# rechner kackt immer ab



## elbe13 (3. Juni 2005)

hallo

brauche HILFE... mein rechner kackt immer ab....fahr ihn ganz normal hoch und dann läuft er eigentlich ganz rund und plötzlich macht es zack monitor geht aus und rechner startet sich neu und das macht er dann erstmal 2-3 mal

was könnte das sein ? bin am verzweifeln 


gruß

jenny


----------



## Mr Mr Mazen (3. Juni 2005)

Wäre erstmal ganz nützlich zu wissen, was du für einen Rechner hast, und was für ein Betriebssystem.

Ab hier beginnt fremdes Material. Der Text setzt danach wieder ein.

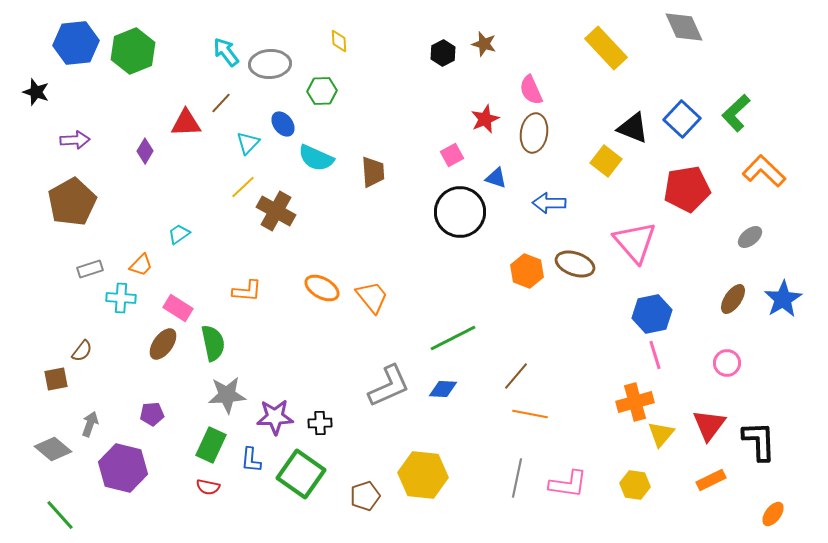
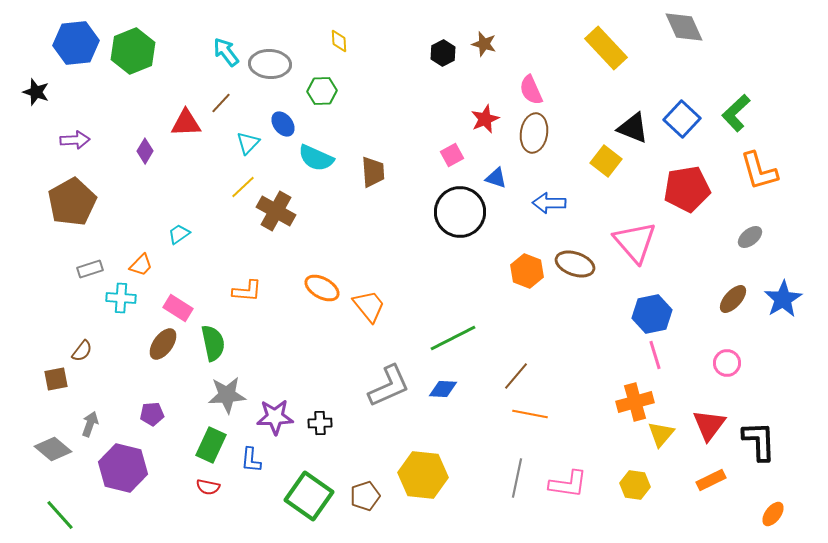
gray ellipse at (270, 64): rotated 6 degrees clockwise
orange L-shape at (764, 171): moved 5 px left; rotated 150 degrees counterclockwise
orange trapezoid at (372, 297): moved 3 px left, 9 px down
brown ellipse at (733, 299): rotated 8 degrees clockwise
green square at (301, 474): moved 8 px right, 22 px down
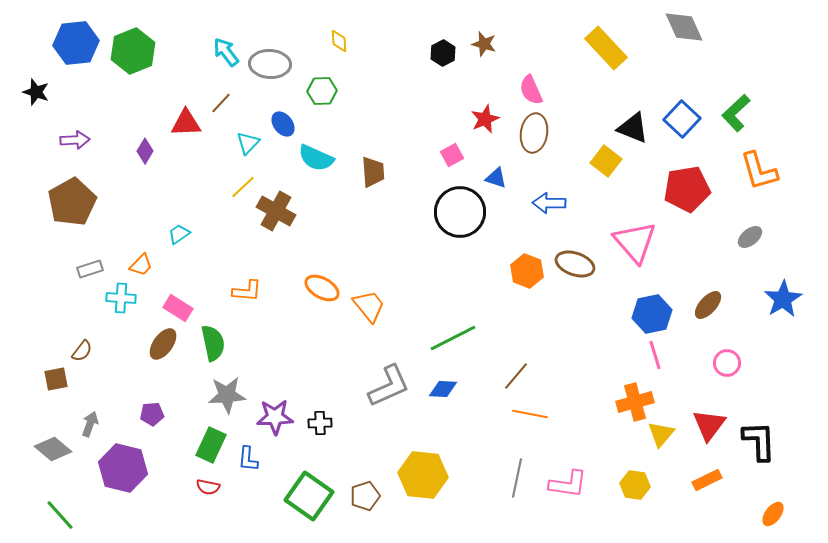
brown ellipse at (733, 299): moved 25 px left, 6 px down
blue L-shape at (251, 460): moved 3 px left, 1 px up
orange rectangle at (711, 480): moved 4 px left
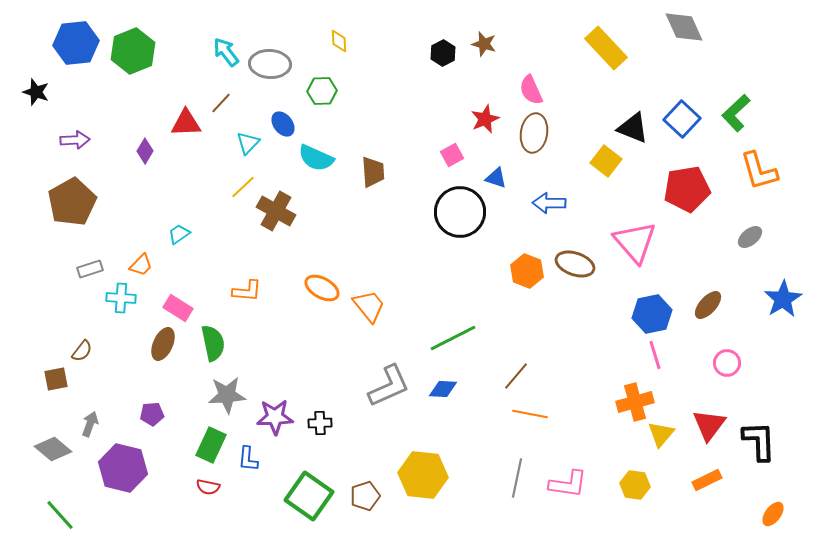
brown ellipse at (163, 344): rotated 12 degrees counterclockwise
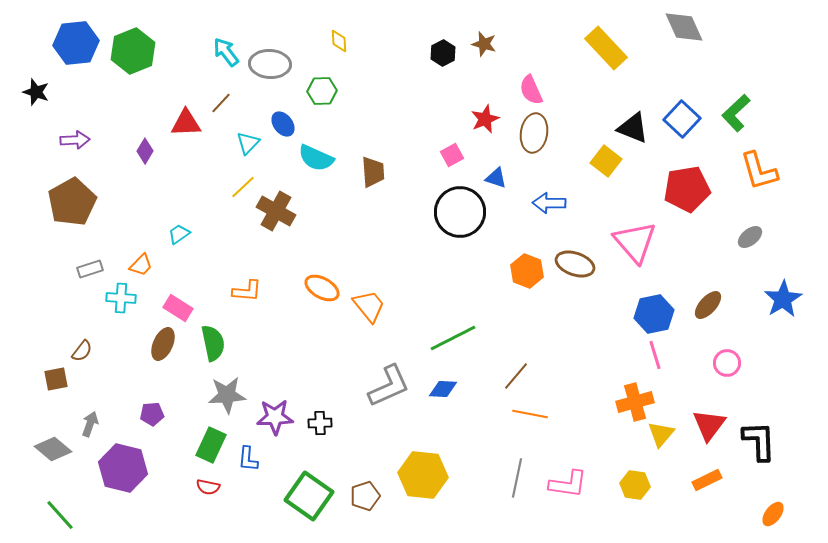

hast du vielleicht irgendwas neu installiert oder kommt ne Fehlermeldung


----------



## elbe13 (4. Juni 2005)

weder an der  hardware noch an der software wurde was verändert es taucht auch keine fehlermeldung auf er geht einfach aus....

AMD 1,2 ghz 
betriebssystem windows xp

er schaltet sich nur anfangs immer aus und 2 - 10 x wenn man es einmal geschafft hat dann läufts...


----------



## Andreas Späth (4. Juni 2005)

Also ich tippe da doch mal auf Fehler im Betriebssystem zumindest war das bei mir mal so.
Versuch mal ob er eventuell mit Knoppix und co stabil läuft.

Hast du auch mal einen Virenscanner drüberlaufen lassen und aktuelle Windows Updates gesaugt ?


----------



## timo0804 (4. Juni 2005)

Vielleicht erstmal Virenscanner drüberlaufen lassen.
Wenn es dann nicht geht, würd ich vorschlagen das Betriebssystem neuzuinstallieren bzw. núr WIndows zu reparieren (siehst du wenn du von der CD startest).


----------



## huwi (20. September 2010)

Hallo,

würde dir auch empfehlen das Betriebsystem einfach nochmal neu aufzusetzen.
Einfach auf deine Windows CD booten und anweisungen folgen ;-)

Gruß
Huwi


----------



## Dr Dau (21. September 2010)

Hallo!

@huwi, meinst Du nicht dass sich das Problem nach über 5 Jahren erledigt haben könnte?

BTW: wenn der Rechner immer abkackt, dann würde ich es erstmal mit regelmässigem spülen versuchen.
Andernfalls kommen weitere Probleme hinzu. 

Gruss Dr Dau


----------